====== RECORDED DATA
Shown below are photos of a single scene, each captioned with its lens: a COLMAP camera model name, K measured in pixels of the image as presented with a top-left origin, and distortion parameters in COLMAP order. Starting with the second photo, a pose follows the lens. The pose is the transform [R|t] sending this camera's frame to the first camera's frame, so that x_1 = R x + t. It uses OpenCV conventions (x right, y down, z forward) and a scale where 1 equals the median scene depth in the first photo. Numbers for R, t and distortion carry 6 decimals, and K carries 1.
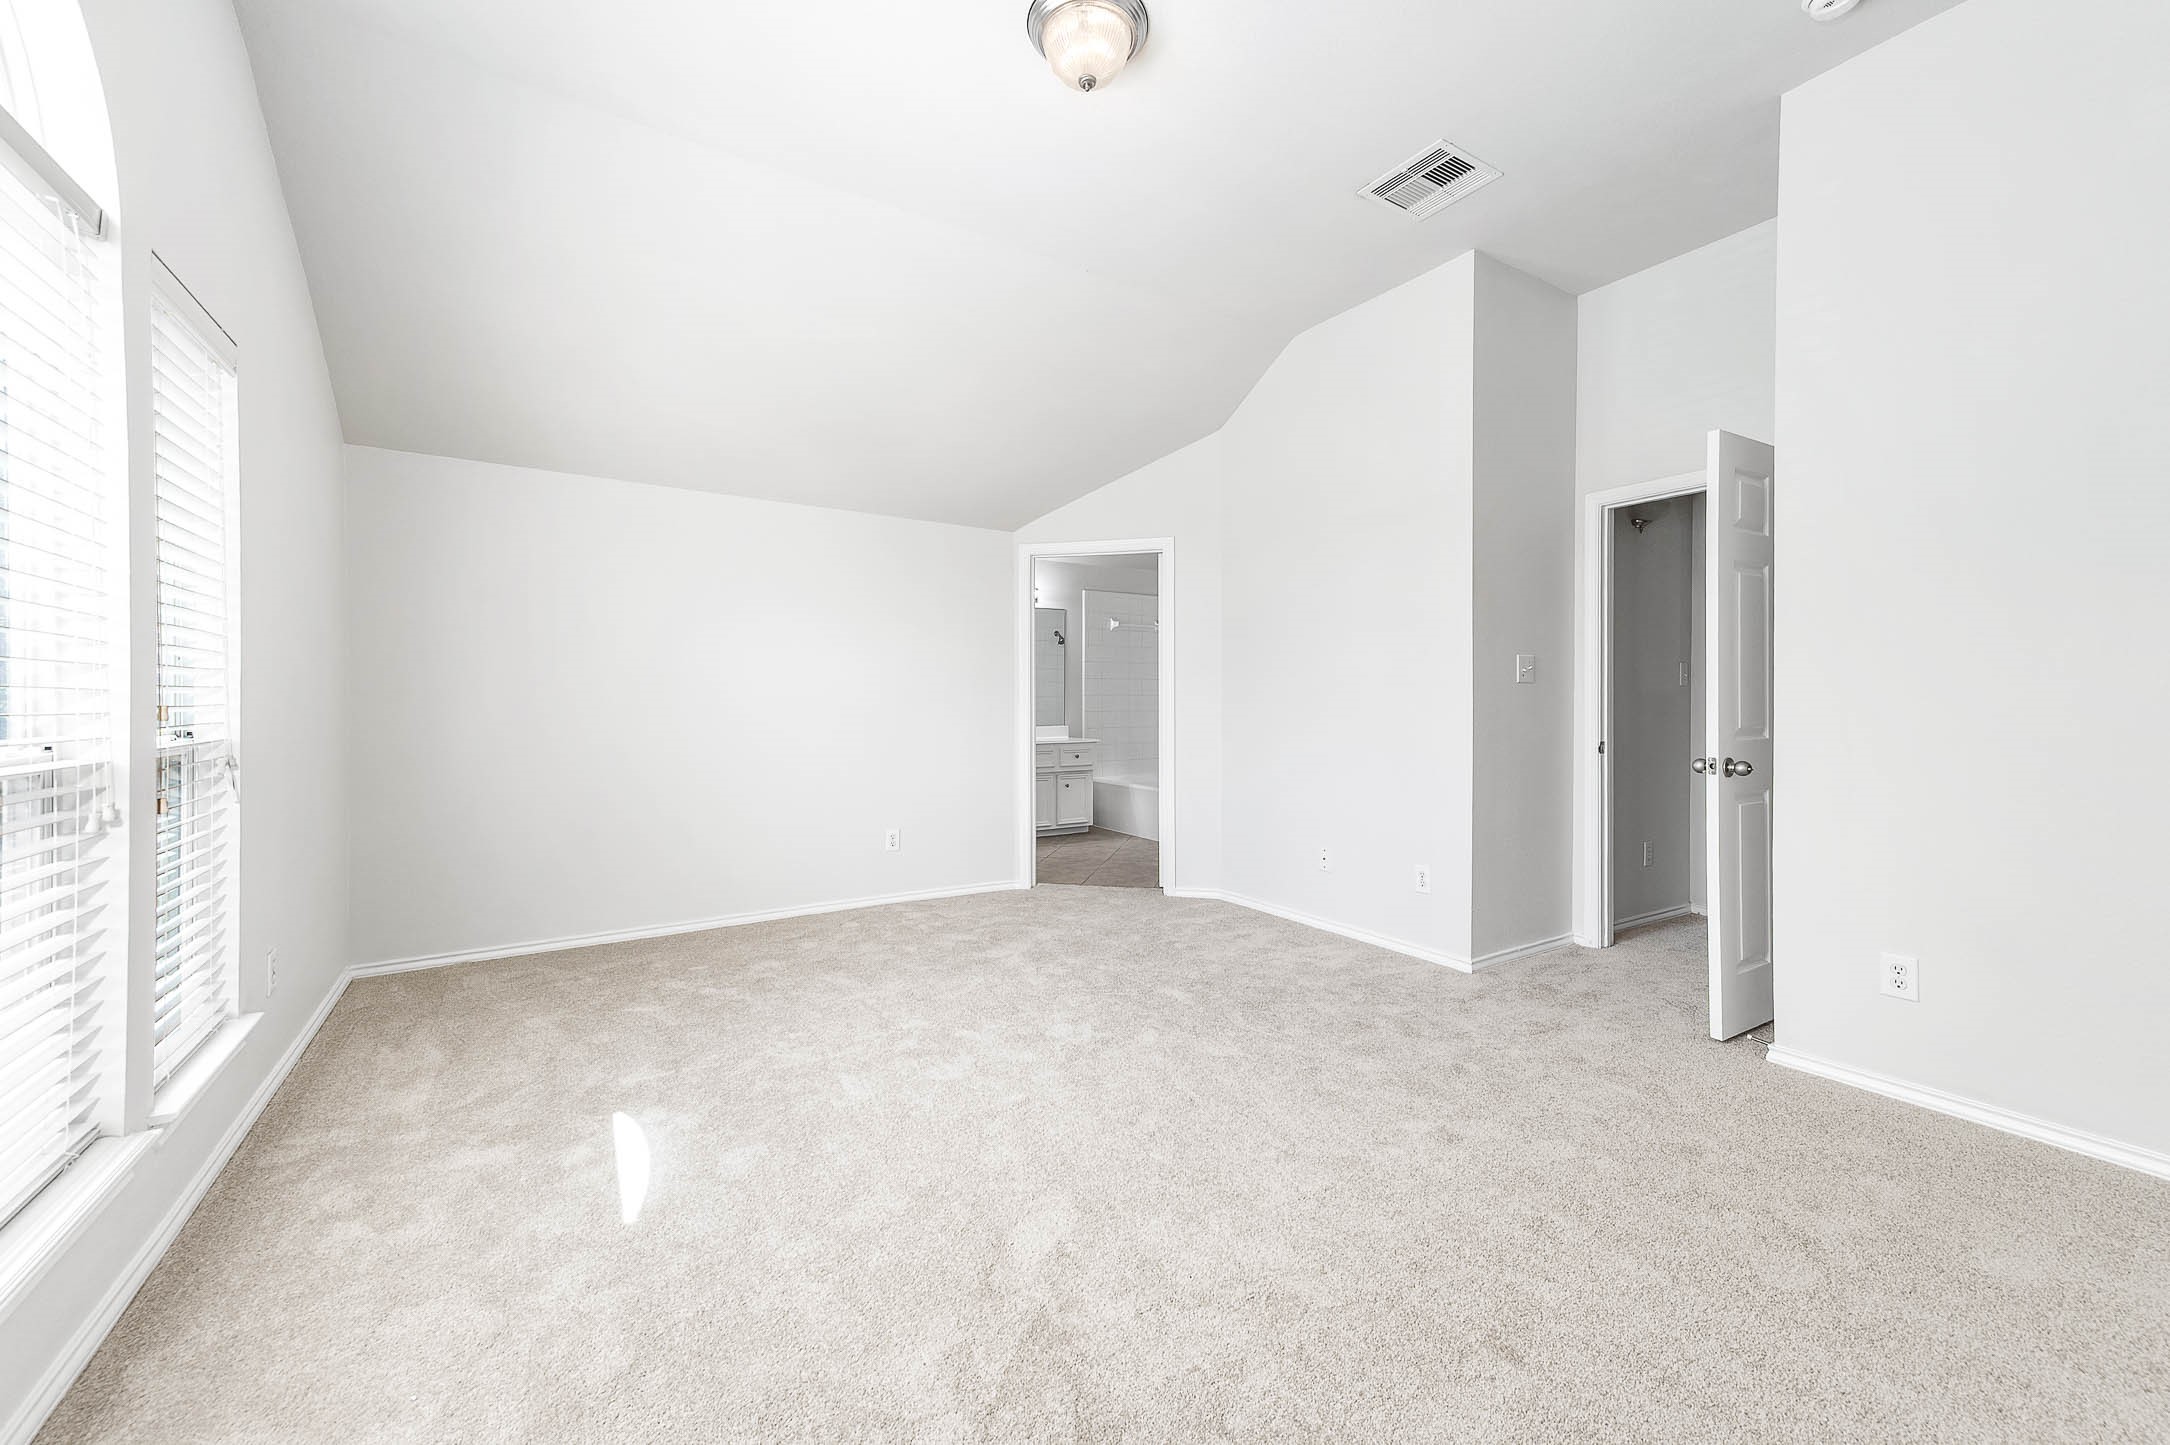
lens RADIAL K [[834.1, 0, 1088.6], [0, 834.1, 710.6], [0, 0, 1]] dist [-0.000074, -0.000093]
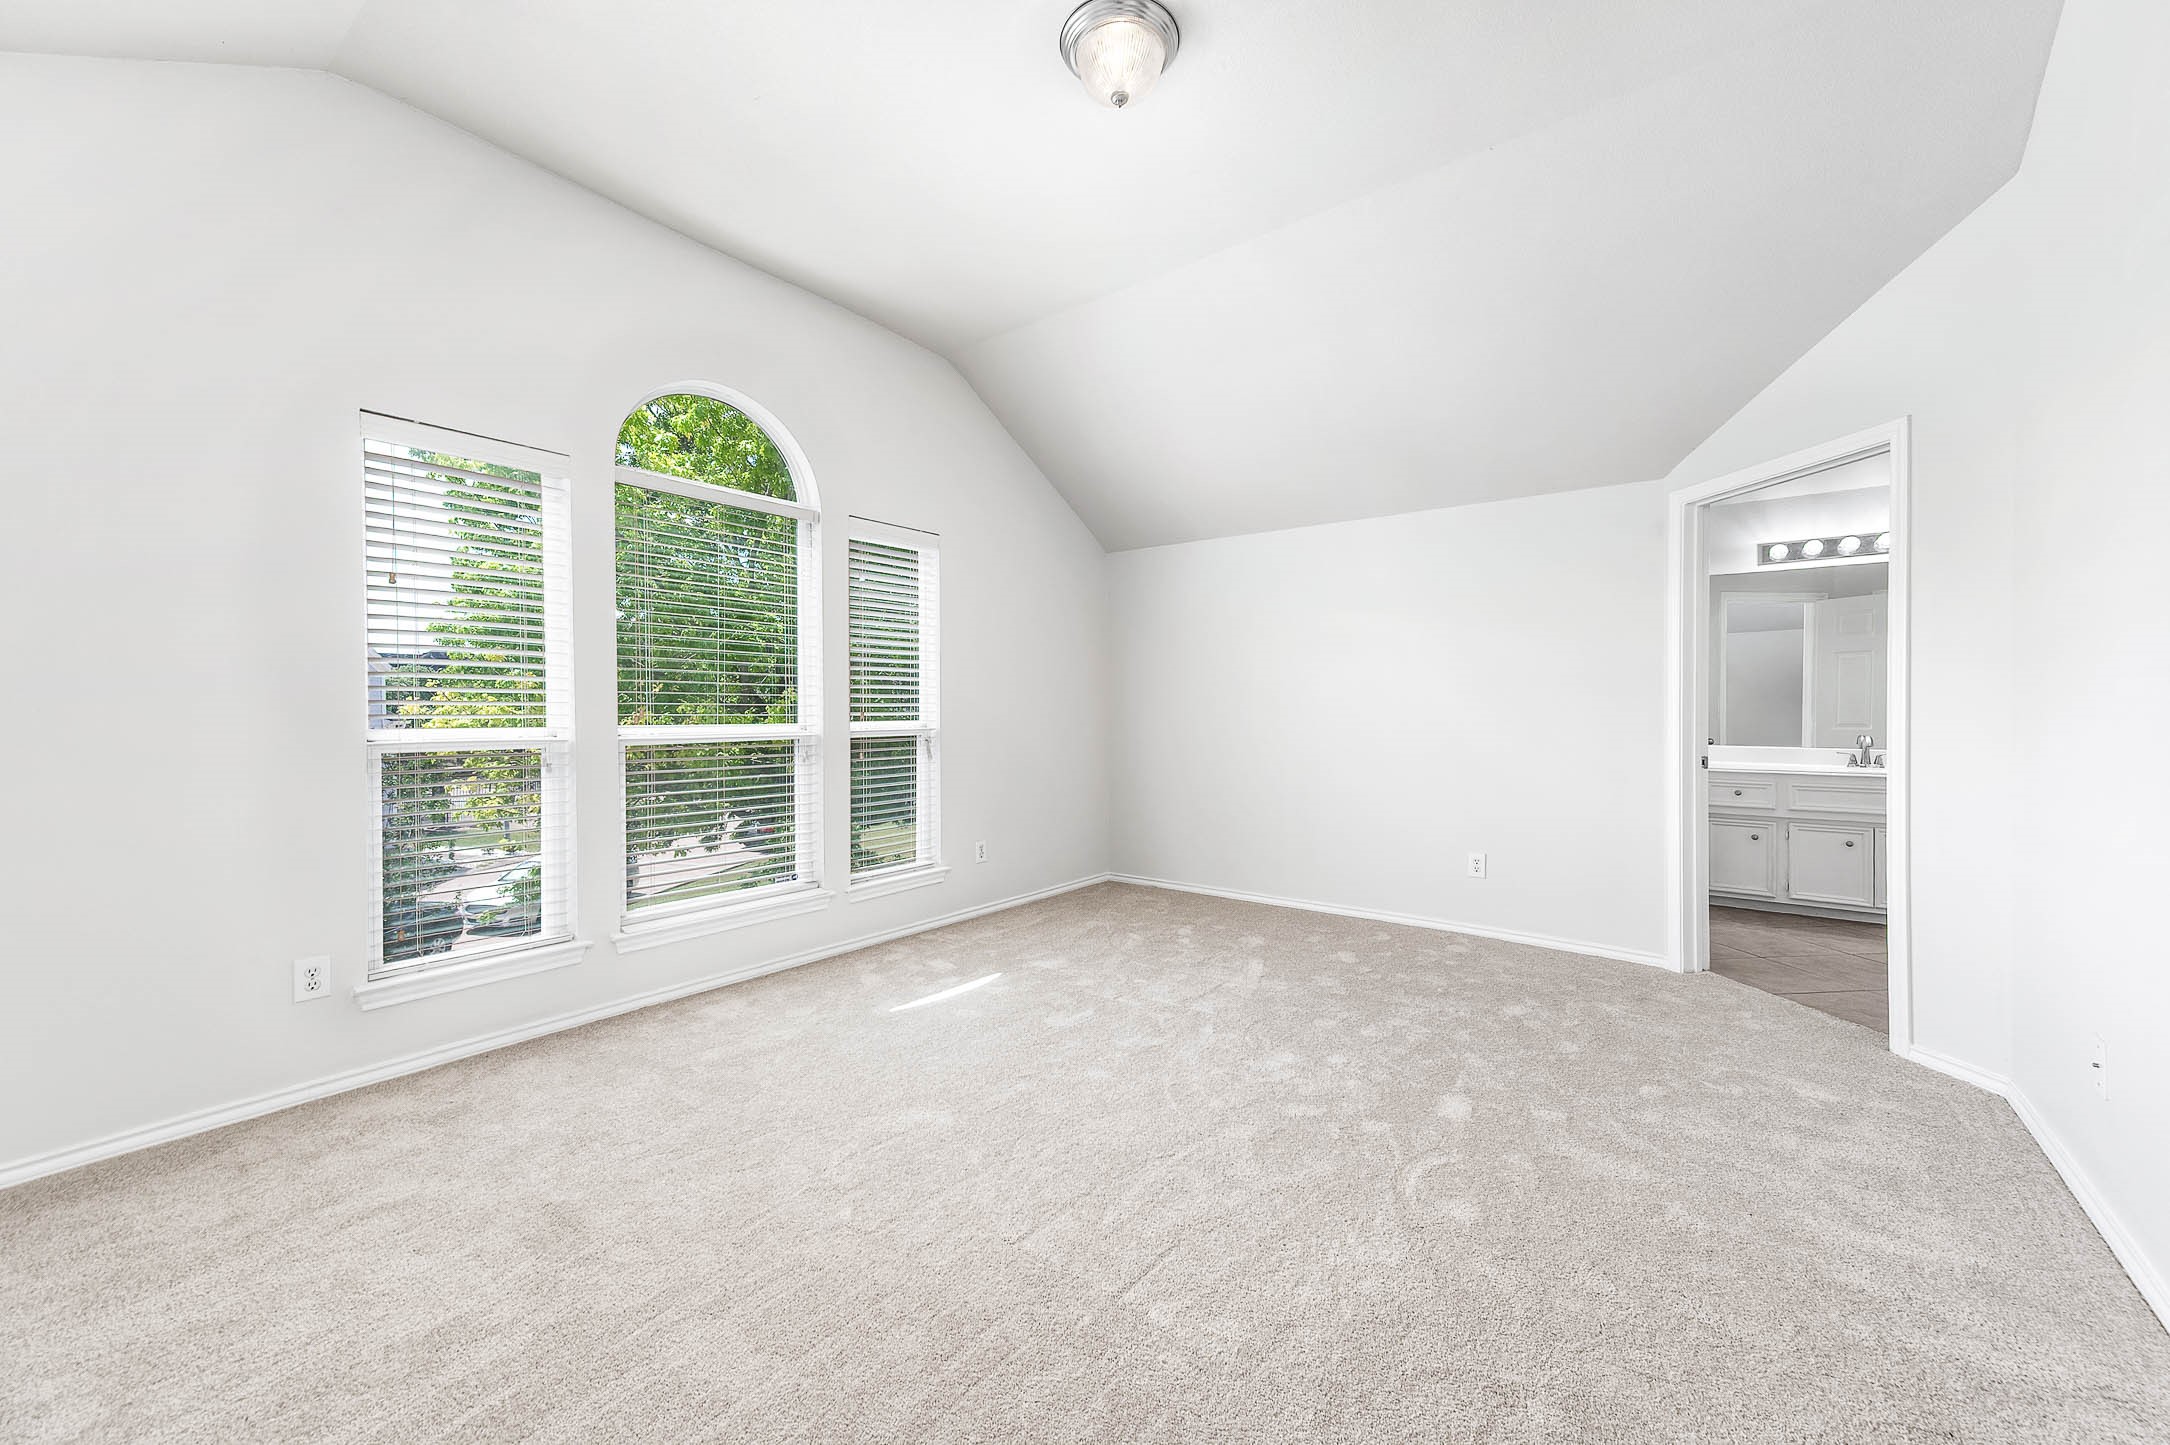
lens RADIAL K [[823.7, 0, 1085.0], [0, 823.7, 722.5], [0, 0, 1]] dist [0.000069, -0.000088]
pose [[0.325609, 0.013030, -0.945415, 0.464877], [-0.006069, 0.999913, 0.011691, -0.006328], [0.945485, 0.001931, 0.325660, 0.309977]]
============
Convert the data above into a numbered list with one line per item, skipping any blank lines. Leave the pictures out of the answer.

ANSWER BELOW =>
1. Shown below are photos of a single scene, each captioned with its lens: a COLMAP camera model name, K measured in pixels of the image as presented with a top-left origin, and distortion parameters in COLMAP order. Starting with the second photo, a pose follows the lens. The pose is the transform [R|t] sending this camera's frame to the first camera's frame, so that x_1 = R x + t. It uses OpenCV conventions (x right, y down, z forward) and a scale where 1 equals the median scene depth in the first photo. Numbers for R, t and distortion carry 6 decimals, and K carries 1.
2. lens RADIAL K [[834.1, 0, 1088.6], [0, 834.1, 710.6], [0, 0, 1]] dist [-0.000074, -0.000093]
3. lens RADIAL K [[823.7, 0, 1085.0], [0, 823.7, 722.5], [0, 0, 1]] dist [0.000069, -0.000088]
4. pose [[0.325609, 0.013030, -0.945415, 0.464877], [-0.006069, 0.999913, 0.011691, -0.006328], [0.945485, 0.001931, 0.325660, 0.309977]]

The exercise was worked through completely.